INSTRUCTIONS:
A: Translate into Spanish this sentence from the forum thread on universal apps: "Hopefully, Apple ups the max 3G download size again at some point."
B: List every game title that appears in the forum thread on universal apps.

But if there is a conspiracy I would blame Matt Casamassina.
 
Sean said:
Good call on the 20mb download thing, I never thought of that being a reason to split up iPhone/iPad apps. That makes sense and I can't really fault them for that, but non-universal apps still kind of sucks for the end user.

That very issue is cause for some regret in our making Flick Kick Football universal. It is currently sitting just under 20MB, so we don't have a lot of room to expand the game with more assets.

Being under 20MB definitely has an impact on sales too. When the update before last went up it was 20.3MB (Apple adds to the download size slightly by an unpredictable amount, so we weren't expecting to go over). Saw an instant negative impact on our sales until we got a new sub 20MB build live and saw our sales bounce back.

Hopefully, Apple ups the max 3G download size again at some point.
 
Sean said:
Anyone know if "different" iPhone/iPad versions (ie non-universal app) of a game use the same leaderboards for Game Center?

Or would it be two listed different apps ("Cut the Rope" and "Cut the Rope HD" for example)? Cause that'd be pretty shitty and is another reason why developers need to start making universal apps.
They're separate. Leaderboards, achievements, everything. Thats the exact reason the developers of Neuroshima Hex gave for making the game universal rather than release a separate iPad version. They wanted to keep the GC stuff unified.

SUPPLIED ENTRIES:
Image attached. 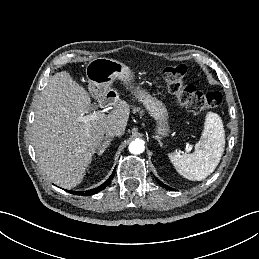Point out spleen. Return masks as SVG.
Here are the masks:
<instances>
[{"label":"spleen","instance_id":"3e777b00","mask_svg":"<svg viewBox=\"0 0 259 259\" xmlns=\"http://www.w3.org/2000/svg\"><path fill=\"white\" fill-rule=\"evenodd\" d=\"M225 147V131L221 117L206 114L204 130L192 154L170 153V161L177 172L188 180L201 181L218 166Z\"/></svg>","mask_w":259,"mask_h":259}]
</instances>
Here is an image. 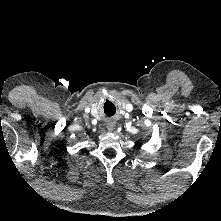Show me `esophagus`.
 Wrapping results in <instances>:
<instances>
[{"label": "esophagus", "mask_w": 221, "mask_h": 221, "mask_svg": "<svg viewBox=\"0 0 221 221\" xmlns=\"http://www.w3.org/2000/svg\"><path fill=\"white\" fill-rule=\"evenodd\" d=\"M115 124L113 122H108L107 123V129L109 131H112L114 129Z\"/></svg>", "instance_id": "34e87169"}]
</instances>
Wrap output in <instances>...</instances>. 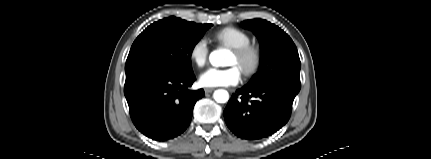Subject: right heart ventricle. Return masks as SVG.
<instances>
[{"label": "right heart ventricle", "mask_w": 431, "mask_h": 159, "mask_svg": "<svg viewBox=\"0 0 431 159\" xmlns=\"http://www.w3.org/2000/svg\"><path fill=\"white\" fill-rule=\"evenodd\" d=\"M214 38L221 45L234 49L250 44L249 34L239 28L226 27L214 34Z\"/></svg>", "instance_id": "e07e8e85"}]
</instances>
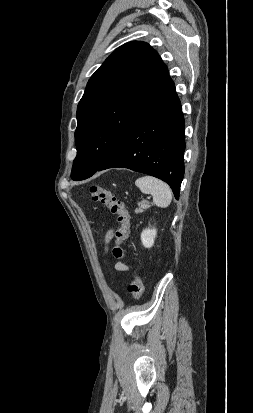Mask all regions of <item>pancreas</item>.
Here are the masks:
<instances>
[{
    "mask_svg": "<svg viewBox=\"0 0 253 413\" xmlns=\"http://www.w3.org/2000/svg\"><path fill=\"white\" fill-rule=\"evenodd\" d=\"M139 208L136 209V213H142L146 208L149 207V203L146 200H143L138 203Z\"/></svg>",
    "mask_w": 253,
    "mask_h": 413,
    "instance_id": "1",
    "label": "pancreas"
}]
</instances>
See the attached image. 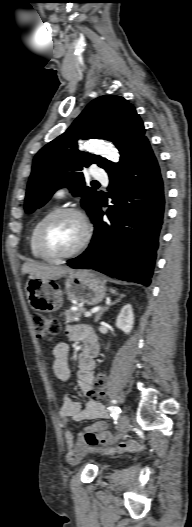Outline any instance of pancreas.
<instances>
[{
	"mask_svg": "<svg viewBox=\"0 0 192 527\" xmlns=\"http://www.w3.org/2000/svg\"><path fill=\"white\" fill-rule=\"evenodd\" d=\"M84 312H85V308H79L77 310H71V309L66 310L64 313L66 316L65 317L66 323L80 321L82 313Z\"/></svg>",
	"mask_w": 192,
	"mask_h": 527,
	"instance_id": "cf45deb5",
	"label": "pancreas"
}]
</instances>
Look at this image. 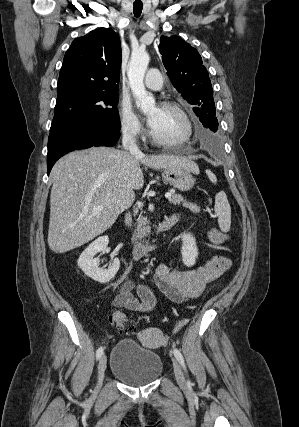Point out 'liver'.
Listing matches in <instances>:
<instances>
[{
  "mask_svg": "<svg viewBox=\"0 0 299 427\" xmlns=\"http://www.w3.org/2000/svg\"><path fill=\"white\" fill-rule=\"evenodd\" d=\"M140 164L156 170L185 168L199 174L197 164L181 156L136 155L105 146L70 152L51 171L50 249L70 251L111 227L134 202L135 190L144 185Z\"/></svg>",
  "mask_w": 299,
  "mask_h": 427,
  "instance_id": "6515ba94",
  "label": "liver"
}]
</instances>
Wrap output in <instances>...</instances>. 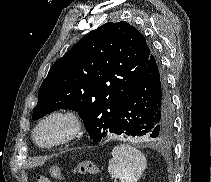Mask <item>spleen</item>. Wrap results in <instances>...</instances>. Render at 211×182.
Segmentation results:
<instances>
[{
  "label": "spleen",
  "instance_id": "spleen-1",
  "mask_svg": "<svg viewBox=\"0 0 211 182\" xmlns=\"http://www.w3.org/2000/svg\"><path fill=\"white\" fill-rule=\"evenodd\" d=\"M147 167L144 154L128 144H119L112 150L108 172L121 182H137Z\"/></svg>",
  "mask_w": 211,
  "mask_h": 182
}]
</instances>
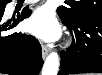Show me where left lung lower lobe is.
<instances>
[{
	"label": "left lung lower lobe",
	"mask_w": 102,
	"mask_h": 75,
	"mask_svg": "<svg viewBox=\"0 0 102 75\" xmlns=\"http://www.w3.org/2000/svg\"><path fill=\"white\" fill-rule=\"evenodd\" d=\"M60 18L74 32L76 41L61 52L58 75L102 73V16Z\"/></svg>",
	"instance_id": "0a47b994"
}]
</instances>
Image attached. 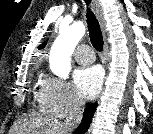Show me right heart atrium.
<instances>
[{
    "instance_id": "d8ad5b80",
    "label": "right heart atrium",
    "mask_w": 153,
    "mask_h": 134,
    "mask_svg": "<svg viewBox=\"0 0 153 134\" xmlns=\"http://www.w3.org/2000/svg\"><path fill=\"white\" fill-rule=\"evenodd\" d=\"M39 103L42 109L59 118L74 115L83 106V101L70 84L54 76L44 79Z\"/></svg>"
}]
</instances>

EXPECTED RESPONSES:
A: Ojalá Apple vuelva a aumentar en algún momento el tamaño máximo de descarga por 3G.

B:
- Flick Kick Football
- Cut the Rope
- Cut the Rope HD
- Neuroshima Hex